Have you ever looked forward to a film’s release so much that you were almost afraid to see it for fear of it being atrocious? It happens to me all the time and usually involves characters or stories that I’ve been a fan of my entire life. The examples are too numerous to mention but I’ve decided to figuratively take one at a time, beat it with a hammer until it submits and bury the remains in a landfill. Now, I am not usually one to include spoilers in my articles, but when a film reaches a certain level of cataclysmic suckitude, I consider that beast fair game and will shoot to eviscerate! So, what is my first pick for public execution? One of the most frustratingly bad films in recent memory, the one, the only… Spider-Man 3!
This one had me worried from the moment little details started to slip out on the interwebs. The Sandman announcement was good and the casting of Thomas Hayden Church was even better (since he was a dead ringer for Flint Marko!) but then something horrifying happened. They revealed that this guy—
Would play this guy—
To say I had my doubts about this casting choice would be a ginormous understatement, as Topher Grace, in no way, shape or form, had the appearance, build or acting chops to pull off Eddie Brock much less Venom! (And, yes, I know that Venom was a CGI character but his alter ego was not a frail, little hipster in the source material so the point is moot!) These are the rules, people, I make ‘em up! Then, when I heard that James Franco would be stepping onto the glider of Green Goblin, I had a mini meltdown! Anyone who knows anything about superhero films knows that too many crooks spoil the suit! (Sorry, I was trying to make a clever food metaphor there. Well, it kind of works, right?) Why do those who make these films not know the basics? Was nothing learned from that steaming pile of puss that is Batman and Robin? (By the way, I’ll get to that one someday soon.) I tried to put all of these things out of my mind and focus on the positive. I mean, Tobey and Kirsten wouldn’t let us down! They couldn’t! Actually, they…could…

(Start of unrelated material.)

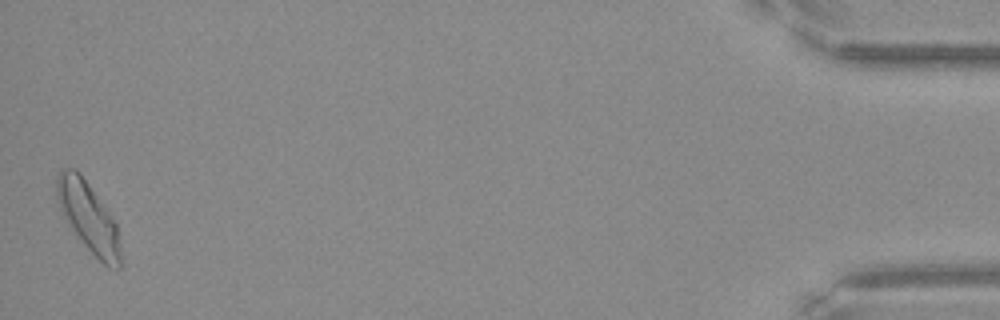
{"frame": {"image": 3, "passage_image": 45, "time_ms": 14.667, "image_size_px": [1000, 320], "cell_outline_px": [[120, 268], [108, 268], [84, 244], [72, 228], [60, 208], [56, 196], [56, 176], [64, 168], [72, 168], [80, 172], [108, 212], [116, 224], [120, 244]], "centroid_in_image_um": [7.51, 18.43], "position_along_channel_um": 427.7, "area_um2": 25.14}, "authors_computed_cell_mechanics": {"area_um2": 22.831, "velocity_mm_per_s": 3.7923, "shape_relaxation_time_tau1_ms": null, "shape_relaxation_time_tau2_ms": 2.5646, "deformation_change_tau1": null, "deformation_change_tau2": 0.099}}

Yeah, remember the “web bed” from the trailer? It was so cool looking! But that was just a trailer. Not much dialogue in there. The movie, on the other hand, was full of talk. Talk, talk, talk, talk, talk! And the exchanges between the two co-stars were on such an Ani-and-Amadala level of awful that, at some point, I actually wished Mary Jane would die so the cheesy dialogue would stop! And then there was the crying. Mary Jane Watson cried. Peter Parker cried. Flint Marko cried. Everybody cried! Hell, even I cried! Tears of suffering and pain during the film and tears of joy when it ended! They took a fun film franchise and book-ended it with a soap opera full of feelings and brooding. And we didn’t even see Spider-Man for two-thirds of the film! So, all of that is awful, I know, but I haven’t even touched on the dance sequence yet.
That’s right, kids! Peter, for no apparent reason whatsoever, breaks into an impromptu dance number that starts in the street and ends in a night club. (I couldn’t bear to look at a picture of it so I used this series of images from Saturday Night fever instead. Peter jauntily dances down the street to Stayin’ Alive so, what the hell’s the difference?) While watching this in a theater, that was the point where I completely checked out. I said, out loud, “Oh, fuck off?!” and I wasn’t alone. A chorus of groans and expletives could be heard throughout the theater, and that was just the children!

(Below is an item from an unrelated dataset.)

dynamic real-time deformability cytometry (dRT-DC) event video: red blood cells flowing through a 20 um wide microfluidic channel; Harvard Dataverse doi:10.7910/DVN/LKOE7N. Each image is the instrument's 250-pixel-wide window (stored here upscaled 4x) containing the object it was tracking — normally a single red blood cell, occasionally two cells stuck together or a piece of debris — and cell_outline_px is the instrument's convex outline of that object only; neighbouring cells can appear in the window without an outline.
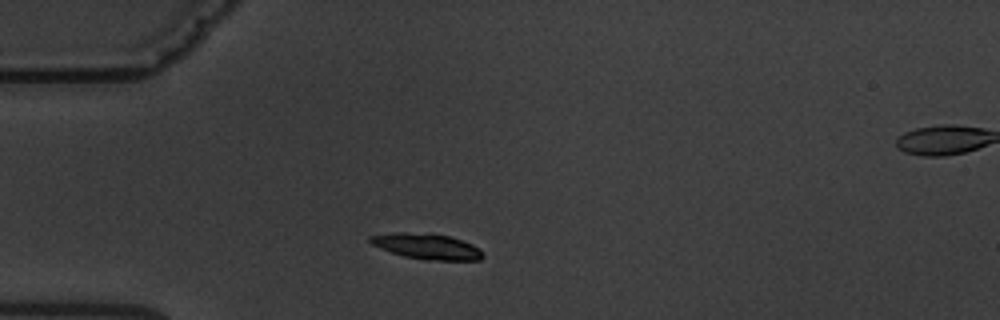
{"species": "common noctule bat (a hibernating species)", "species_latin": "Nyctalus noctula", "temperature_condition": "warm", "stored_images_in_passage": 2, "camera_frame_rate_fps": 3000, "um_per_image_px": 0.085, "animal": {"sex": "male", "body_mass_g": 19.5, "forearm_length_mm": 54.6}, "frame": {"image": 1, "passage_image": 1, "time_ms": 0.0, "image_size_px": [1000, 320], "cell_outline_px": [[484, 256], [480, 260], [424, 260], [404, 256], [380, 248], [372, 244], [368, 240], [368, 236], [392, 232], [432, 232], [448, 236], [472, 244], [480, 248], [484, 252]], "centroid_in_image_um": [36.28, 20.92], "position_along_channel_um": 48.7, "area_um2": 17.11}}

There is so much to hate about this movie that it’s exhausting. From the high-in-fiber diarrhea cloud that was supposed to be Sandman (you think maybe the Green Lantern guys stole that brilliant idea?!) to the complete lack of an explanation regarding the alien symbiote (Two words – Secret Wars!), I was left confused, angry and betrayed by a film about one of my favorite, childhood superheroes. I’ve seen it once and will never see it again. And with that, I offer you this picture of whale feces with a face…
To everyone involved, you should be ashamed and embarrassed, but I know you aren’t because the film made a fortune. (God bless the mighty dollar!) Finally, I say, with great love and respect… piss off, Spider-Man 3! With great power comes great responsibility and you geniuses behind this debacle screwed the pooch!